*Work instruction:*
Transcribe the stretch of entries below from the line with "Finally, there exists" through the line with "Abbiamo inoltre uniformato", exactly and with both ends included; leave out all other lines.

*Records for the exercise:*

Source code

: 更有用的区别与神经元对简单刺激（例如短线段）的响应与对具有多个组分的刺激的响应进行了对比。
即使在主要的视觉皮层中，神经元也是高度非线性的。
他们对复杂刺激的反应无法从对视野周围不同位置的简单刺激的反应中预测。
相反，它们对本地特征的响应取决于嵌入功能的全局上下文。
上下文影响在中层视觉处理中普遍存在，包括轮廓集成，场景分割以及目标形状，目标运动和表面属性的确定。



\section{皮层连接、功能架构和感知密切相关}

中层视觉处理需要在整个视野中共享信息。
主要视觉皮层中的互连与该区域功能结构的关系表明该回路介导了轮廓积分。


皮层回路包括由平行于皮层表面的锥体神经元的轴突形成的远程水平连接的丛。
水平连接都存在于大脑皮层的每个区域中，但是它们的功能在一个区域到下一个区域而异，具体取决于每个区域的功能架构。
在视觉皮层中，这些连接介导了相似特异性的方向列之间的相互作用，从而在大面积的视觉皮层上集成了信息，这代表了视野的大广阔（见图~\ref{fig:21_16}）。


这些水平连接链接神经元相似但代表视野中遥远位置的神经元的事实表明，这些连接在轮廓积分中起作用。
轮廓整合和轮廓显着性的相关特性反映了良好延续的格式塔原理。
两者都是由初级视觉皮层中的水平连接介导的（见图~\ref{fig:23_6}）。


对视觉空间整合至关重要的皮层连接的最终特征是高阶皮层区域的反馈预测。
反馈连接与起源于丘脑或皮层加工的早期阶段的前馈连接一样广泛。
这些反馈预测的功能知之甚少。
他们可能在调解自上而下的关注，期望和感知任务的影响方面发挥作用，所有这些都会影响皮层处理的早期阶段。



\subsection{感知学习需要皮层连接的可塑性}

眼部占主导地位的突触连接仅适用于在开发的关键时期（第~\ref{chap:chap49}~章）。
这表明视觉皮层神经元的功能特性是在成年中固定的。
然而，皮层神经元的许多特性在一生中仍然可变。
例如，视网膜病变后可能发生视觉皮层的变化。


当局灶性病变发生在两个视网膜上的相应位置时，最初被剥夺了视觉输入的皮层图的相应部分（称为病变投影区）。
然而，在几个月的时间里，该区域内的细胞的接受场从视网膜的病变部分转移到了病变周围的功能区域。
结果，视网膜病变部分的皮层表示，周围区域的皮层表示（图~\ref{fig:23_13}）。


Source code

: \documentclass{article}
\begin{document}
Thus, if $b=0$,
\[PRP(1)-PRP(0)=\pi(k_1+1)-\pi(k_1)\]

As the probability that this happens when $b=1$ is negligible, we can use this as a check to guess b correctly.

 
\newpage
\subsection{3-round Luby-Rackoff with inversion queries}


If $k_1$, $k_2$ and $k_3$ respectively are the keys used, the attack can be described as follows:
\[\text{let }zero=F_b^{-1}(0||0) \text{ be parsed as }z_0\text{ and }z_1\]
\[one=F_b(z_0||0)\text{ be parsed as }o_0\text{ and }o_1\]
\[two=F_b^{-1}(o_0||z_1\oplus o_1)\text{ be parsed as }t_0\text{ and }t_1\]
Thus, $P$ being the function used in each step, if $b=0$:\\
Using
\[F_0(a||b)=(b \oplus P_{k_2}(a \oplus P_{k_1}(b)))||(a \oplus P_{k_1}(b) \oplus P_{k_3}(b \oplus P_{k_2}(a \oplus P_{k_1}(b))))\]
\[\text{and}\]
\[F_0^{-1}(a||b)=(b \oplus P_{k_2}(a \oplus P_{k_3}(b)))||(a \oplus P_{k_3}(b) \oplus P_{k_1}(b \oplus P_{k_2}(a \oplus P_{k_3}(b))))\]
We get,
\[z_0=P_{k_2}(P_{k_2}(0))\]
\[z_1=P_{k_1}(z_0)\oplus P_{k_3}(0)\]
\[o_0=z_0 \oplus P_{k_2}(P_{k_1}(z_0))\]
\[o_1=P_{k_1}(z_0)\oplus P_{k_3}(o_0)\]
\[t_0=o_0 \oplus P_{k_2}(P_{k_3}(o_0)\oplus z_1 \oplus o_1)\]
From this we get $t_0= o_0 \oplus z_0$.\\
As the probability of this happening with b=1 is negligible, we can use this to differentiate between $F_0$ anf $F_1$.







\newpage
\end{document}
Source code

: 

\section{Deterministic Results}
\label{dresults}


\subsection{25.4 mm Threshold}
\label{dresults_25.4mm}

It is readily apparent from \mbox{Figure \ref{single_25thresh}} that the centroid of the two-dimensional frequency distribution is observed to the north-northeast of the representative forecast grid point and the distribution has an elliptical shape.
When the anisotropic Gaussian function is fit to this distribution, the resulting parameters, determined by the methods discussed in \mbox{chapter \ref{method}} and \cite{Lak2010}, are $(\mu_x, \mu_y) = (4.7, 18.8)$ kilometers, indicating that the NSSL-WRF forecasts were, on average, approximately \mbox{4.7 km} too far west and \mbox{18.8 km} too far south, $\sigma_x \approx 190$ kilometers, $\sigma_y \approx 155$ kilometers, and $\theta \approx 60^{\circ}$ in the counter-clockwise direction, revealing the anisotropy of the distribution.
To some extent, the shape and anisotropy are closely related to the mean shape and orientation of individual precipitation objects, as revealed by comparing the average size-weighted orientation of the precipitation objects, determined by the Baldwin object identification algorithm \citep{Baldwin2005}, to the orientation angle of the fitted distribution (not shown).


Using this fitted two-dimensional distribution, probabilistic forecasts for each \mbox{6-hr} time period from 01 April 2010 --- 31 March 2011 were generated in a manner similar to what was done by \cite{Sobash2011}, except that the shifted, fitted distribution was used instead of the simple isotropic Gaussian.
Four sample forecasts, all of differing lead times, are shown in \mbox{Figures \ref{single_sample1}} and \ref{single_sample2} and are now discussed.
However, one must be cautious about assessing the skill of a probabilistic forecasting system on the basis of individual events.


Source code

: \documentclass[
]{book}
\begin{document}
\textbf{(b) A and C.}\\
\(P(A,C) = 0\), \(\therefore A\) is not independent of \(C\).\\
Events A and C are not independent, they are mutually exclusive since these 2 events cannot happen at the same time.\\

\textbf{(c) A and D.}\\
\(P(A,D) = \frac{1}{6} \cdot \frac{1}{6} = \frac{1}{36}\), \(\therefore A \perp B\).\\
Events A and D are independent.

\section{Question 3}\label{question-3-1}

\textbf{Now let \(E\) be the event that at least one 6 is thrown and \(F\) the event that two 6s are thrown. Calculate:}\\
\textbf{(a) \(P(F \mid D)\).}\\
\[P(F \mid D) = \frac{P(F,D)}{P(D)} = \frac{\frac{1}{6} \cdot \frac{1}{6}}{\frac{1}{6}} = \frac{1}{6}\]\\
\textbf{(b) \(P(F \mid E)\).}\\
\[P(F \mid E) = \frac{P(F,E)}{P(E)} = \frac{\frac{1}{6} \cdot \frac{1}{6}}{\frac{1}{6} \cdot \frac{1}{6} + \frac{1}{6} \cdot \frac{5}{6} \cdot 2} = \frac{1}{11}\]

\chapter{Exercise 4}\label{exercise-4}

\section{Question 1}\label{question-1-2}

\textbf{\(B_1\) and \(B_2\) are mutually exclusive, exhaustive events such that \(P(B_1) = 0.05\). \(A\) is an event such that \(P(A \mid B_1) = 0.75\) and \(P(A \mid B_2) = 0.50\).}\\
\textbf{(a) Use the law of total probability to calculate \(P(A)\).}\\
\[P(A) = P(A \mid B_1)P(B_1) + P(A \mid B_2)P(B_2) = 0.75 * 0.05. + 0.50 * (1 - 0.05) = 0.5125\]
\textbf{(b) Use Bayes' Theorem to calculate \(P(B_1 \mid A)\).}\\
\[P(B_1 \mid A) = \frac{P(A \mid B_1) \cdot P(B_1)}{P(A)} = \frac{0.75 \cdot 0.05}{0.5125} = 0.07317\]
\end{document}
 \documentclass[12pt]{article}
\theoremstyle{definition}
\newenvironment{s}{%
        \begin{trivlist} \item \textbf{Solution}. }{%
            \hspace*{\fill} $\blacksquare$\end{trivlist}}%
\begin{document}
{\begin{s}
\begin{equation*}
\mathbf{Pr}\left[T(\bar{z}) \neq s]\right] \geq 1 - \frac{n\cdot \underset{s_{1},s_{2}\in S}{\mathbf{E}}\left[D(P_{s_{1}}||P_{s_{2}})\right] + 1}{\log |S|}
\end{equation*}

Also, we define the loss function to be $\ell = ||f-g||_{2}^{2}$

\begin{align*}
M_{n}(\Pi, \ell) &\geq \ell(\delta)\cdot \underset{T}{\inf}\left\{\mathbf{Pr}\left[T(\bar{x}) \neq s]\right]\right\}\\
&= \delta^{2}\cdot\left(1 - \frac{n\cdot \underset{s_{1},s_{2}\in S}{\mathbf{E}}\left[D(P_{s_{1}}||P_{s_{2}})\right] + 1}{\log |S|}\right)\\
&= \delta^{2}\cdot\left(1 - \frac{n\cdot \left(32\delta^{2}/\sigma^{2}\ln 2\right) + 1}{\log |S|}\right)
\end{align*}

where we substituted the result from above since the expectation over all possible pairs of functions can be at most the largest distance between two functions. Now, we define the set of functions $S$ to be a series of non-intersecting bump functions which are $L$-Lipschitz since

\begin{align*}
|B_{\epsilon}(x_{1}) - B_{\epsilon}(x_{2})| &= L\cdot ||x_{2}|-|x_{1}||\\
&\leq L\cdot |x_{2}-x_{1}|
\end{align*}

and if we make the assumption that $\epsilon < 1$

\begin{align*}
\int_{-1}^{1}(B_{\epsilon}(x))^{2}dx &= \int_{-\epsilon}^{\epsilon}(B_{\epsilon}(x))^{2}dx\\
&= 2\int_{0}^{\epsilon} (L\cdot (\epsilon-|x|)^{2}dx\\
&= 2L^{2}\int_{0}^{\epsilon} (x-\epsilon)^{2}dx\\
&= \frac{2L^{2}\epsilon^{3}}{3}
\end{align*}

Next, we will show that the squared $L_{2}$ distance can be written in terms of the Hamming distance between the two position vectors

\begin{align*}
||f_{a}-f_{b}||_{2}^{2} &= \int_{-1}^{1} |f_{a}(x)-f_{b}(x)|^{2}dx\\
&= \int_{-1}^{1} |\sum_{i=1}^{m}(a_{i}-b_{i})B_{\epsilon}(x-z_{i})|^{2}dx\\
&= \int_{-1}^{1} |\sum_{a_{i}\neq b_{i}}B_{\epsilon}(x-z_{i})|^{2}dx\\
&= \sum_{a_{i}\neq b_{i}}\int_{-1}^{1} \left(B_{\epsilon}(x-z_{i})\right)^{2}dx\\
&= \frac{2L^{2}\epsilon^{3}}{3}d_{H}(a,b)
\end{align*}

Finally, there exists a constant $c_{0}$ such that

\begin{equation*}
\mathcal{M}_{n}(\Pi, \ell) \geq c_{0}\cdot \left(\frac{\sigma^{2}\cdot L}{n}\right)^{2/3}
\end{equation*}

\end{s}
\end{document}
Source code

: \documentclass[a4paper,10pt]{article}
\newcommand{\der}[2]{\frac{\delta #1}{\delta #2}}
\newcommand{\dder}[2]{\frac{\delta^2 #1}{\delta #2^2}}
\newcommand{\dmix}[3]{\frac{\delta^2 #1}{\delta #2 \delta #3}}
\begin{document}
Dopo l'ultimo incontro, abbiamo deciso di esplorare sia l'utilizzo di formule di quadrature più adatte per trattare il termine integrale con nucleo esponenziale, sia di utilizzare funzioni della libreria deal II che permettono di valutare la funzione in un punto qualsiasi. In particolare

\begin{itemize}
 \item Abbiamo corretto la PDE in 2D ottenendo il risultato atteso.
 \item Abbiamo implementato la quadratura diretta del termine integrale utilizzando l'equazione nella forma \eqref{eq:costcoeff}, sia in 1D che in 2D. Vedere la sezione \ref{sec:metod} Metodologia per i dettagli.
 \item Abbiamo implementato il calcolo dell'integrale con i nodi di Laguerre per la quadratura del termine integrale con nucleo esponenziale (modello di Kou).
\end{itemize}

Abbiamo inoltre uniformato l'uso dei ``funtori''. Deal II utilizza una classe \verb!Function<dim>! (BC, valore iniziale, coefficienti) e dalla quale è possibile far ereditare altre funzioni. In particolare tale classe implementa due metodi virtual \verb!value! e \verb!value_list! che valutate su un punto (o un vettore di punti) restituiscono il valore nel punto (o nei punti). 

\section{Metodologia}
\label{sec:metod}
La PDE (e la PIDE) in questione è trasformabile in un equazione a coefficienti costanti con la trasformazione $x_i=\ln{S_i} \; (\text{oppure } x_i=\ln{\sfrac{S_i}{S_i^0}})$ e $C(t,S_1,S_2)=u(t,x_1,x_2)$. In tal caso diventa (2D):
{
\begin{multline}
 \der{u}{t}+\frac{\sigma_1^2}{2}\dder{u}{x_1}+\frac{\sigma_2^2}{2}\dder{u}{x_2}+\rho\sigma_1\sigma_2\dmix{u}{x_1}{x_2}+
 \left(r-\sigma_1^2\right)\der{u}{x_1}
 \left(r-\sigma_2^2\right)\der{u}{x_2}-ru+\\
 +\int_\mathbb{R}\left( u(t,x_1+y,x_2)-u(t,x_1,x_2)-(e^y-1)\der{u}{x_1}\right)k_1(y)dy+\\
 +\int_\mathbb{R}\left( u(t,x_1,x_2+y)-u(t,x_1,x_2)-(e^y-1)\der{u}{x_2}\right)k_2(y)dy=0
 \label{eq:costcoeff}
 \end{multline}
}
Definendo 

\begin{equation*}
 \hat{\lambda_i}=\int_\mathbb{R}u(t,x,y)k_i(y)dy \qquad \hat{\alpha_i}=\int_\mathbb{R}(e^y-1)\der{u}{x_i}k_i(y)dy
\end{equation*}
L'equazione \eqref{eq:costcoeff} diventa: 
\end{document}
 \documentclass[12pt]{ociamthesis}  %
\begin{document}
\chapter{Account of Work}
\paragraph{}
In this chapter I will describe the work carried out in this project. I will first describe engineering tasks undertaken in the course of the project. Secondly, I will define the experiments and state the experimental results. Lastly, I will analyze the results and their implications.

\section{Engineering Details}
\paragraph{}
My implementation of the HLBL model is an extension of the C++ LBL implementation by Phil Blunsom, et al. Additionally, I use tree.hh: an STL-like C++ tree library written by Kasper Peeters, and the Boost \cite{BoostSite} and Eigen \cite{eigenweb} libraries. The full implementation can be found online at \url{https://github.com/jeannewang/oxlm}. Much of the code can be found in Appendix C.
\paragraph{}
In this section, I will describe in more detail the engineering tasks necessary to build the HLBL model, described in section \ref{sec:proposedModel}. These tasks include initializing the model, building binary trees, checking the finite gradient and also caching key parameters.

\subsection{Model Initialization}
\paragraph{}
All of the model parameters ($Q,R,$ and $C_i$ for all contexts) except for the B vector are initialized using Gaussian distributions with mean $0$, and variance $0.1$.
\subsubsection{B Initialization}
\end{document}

*Written solution:*
Finally, there exists a constant $c_{0}$ such that

\begin{equation*}
\mathcal{M}_{n}(\Pi, \ell) \geq c_{0}\cdot \left(\frac{\sigma^{2}\cdot L}{n}\right)^{2/3}
\end{equation*}

\end{s}
\end{document}
Source code

: \documentclass[a4paper,10pt]{article}
\newcommand{\der}[2]{\frac{\delta #1}{\delta #2}}
\newcommand{\dder}[2]{\frac{\delta^2 #1}{\delta #2^2}}
\newcommand{\dmix}[3]{\frac{\delta^2 #1}{\delta #2 \delta #3}}
\begin{document}
Dopo l'ultimo incontro, abbiamo deciso di esplorare sia l'utilizzo di formule di quadrature più adatte per trattare il termine integrale con nucleo esponenziale, sia di utilizzare funzioni della libreria deal II che permettono di valutare la funzione in un punto qualsiasi. In particolare

\begin{itemize}
 \item Abbiamo corretto la PDE in 2D ottenendo il risultato atteso.
 \item Abbiamo implementato la quadratura diretta del termine integrale utilizzando l'equazione nella forma \eqref{eq:costcoeff}, sia in 1D che in 2D. Vedere la sezione \ref{sec:metod} Metodologia per i dettagli.
 \item Abbiamo implementato il calcolo dell'integrale con i nodi di Laguerre per la quadratura del termine integrale con nucleo esponenziale (modello di Kou).
\end{itemize}

Abbiamo inoltre uniformato l'uso dei ``funtori''. Deal II utilizza una classe \verb!Function<dim>! (BC, valore iniziale, coefficienti) e dalla quale è possibile far ereditare altre funzioni. In particolare tale classe implementa due metodi virtual \verb!value! e \verb!value_list! che valutate su un punto (o un vettore di punti) restituiscono il valore nel punto (o nei punti). 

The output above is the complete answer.